Start of Block

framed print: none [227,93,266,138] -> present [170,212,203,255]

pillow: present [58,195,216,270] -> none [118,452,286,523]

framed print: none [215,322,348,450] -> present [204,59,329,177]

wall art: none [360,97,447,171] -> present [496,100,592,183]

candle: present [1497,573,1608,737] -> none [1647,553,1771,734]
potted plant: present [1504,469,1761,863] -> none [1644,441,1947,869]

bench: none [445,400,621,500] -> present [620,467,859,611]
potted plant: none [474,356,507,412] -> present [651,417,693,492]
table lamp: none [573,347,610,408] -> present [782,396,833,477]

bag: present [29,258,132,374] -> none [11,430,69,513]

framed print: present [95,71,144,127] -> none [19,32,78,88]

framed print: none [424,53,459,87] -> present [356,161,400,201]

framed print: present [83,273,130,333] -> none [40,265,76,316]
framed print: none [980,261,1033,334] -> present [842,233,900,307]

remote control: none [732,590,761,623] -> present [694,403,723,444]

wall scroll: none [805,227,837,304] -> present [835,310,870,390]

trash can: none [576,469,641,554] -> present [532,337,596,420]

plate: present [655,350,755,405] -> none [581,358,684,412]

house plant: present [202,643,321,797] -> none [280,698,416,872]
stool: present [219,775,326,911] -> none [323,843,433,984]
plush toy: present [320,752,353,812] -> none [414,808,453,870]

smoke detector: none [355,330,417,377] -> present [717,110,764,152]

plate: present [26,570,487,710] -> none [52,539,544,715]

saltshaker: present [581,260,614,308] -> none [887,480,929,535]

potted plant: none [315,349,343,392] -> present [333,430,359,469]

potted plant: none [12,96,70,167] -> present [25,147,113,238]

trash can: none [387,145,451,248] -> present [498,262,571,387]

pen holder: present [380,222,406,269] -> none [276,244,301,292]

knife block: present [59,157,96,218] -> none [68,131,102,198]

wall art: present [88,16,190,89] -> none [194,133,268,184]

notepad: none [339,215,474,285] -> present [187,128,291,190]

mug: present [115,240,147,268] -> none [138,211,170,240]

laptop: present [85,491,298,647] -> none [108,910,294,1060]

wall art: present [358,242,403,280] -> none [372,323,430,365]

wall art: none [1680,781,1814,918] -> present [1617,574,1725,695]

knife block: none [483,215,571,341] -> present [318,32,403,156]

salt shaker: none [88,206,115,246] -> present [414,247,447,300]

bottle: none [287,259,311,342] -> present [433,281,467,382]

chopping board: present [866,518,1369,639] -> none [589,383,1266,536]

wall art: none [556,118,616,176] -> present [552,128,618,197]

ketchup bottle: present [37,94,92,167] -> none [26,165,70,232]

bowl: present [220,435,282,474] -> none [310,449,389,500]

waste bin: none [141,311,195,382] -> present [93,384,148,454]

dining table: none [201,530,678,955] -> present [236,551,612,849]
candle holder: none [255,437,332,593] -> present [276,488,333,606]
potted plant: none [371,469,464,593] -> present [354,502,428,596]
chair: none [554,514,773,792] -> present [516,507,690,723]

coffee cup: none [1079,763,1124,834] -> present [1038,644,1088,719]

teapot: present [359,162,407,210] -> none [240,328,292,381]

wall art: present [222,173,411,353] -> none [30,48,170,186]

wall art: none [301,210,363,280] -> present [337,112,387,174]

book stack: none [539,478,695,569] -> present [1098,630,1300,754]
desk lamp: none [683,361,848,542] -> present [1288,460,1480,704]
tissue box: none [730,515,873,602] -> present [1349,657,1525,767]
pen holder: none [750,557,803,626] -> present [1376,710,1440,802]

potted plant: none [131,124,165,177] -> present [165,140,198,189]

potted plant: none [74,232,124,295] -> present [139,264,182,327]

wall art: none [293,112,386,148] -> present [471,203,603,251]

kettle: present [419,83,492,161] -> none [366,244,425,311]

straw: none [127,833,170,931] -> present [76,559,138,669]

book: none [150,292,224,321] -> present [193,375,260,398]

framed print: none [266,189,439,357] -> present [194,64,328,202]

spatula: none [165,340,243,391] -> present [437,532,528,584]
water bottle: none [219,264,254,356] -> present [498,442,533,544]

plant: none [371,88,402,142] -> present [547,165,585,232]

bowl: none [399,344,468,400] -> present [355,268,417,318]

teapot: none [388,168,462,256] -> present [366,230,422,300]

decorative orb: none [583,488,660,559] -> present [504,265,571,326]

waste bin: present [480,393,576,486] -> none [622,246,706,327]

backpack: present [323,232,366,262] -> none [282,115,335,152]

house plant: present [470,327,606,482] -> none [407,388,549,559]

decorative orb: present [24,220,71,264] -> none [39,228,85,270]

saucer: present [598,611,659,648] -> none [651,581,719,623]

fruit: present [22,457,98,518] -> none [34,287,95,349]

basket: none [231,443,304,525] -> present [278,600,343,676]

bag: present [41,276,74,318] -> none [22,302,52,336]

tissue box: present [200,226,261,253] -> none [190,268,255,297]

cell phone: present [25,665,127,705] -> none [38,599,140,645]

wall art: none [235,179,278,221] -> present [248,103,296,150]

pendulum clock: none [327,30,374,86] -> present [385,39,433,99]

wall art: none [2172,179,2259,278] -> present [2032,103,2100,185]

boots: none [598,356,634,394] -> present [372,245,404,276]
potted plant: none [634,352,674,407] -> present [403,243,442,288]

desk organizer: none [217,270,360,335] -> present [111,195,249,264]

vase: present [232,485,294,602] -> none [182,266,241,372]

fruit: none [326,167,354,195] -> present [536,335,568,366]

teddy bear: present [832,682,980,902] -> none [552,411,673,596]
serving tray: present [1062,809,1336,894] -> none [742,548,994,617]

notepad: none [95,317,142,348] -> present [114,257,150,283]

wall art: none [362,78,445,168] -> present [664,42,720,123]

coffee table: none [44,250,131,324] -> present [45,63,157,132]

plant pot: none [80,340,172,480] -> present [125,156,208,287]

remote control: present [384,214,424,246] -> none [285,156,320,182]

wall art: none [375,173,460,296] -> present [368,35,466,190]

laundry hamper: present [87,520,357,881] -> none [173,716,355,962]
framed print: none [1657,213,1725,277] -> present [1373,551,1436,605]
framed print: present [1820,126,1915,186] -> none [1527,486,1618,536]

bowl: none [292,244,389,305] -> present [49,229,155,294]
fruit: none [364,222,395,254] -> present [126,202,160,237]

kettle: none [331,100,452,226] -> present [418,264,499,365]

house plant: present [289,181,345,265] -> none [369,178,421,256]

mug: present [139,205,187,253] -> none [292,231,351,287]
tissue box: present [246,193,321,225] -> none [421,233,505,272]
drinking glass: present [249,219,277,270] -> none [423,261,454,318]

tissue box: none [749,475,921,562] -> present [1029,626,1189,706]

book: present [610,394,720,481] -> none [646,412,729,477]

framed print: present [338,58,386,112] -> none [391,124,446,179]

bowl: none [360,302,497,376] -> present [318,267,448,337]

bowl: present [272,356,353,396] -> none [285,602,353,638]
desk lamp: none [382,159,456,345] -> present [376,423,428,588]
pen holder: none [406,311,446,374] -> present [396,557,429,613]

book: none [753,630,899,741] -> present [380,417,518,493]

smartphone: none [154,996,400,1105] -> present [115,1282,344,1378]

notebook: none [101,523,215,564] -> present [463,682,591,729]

End of Block

• **What to produce**:
From the data above, copy each line where the string "control" appears.

• **Worked solution**:
remote control: none [732,590,761,623] -> present [694,403,723,444]
remote control: present [384,214,424,246] -> none [285,156,320,182]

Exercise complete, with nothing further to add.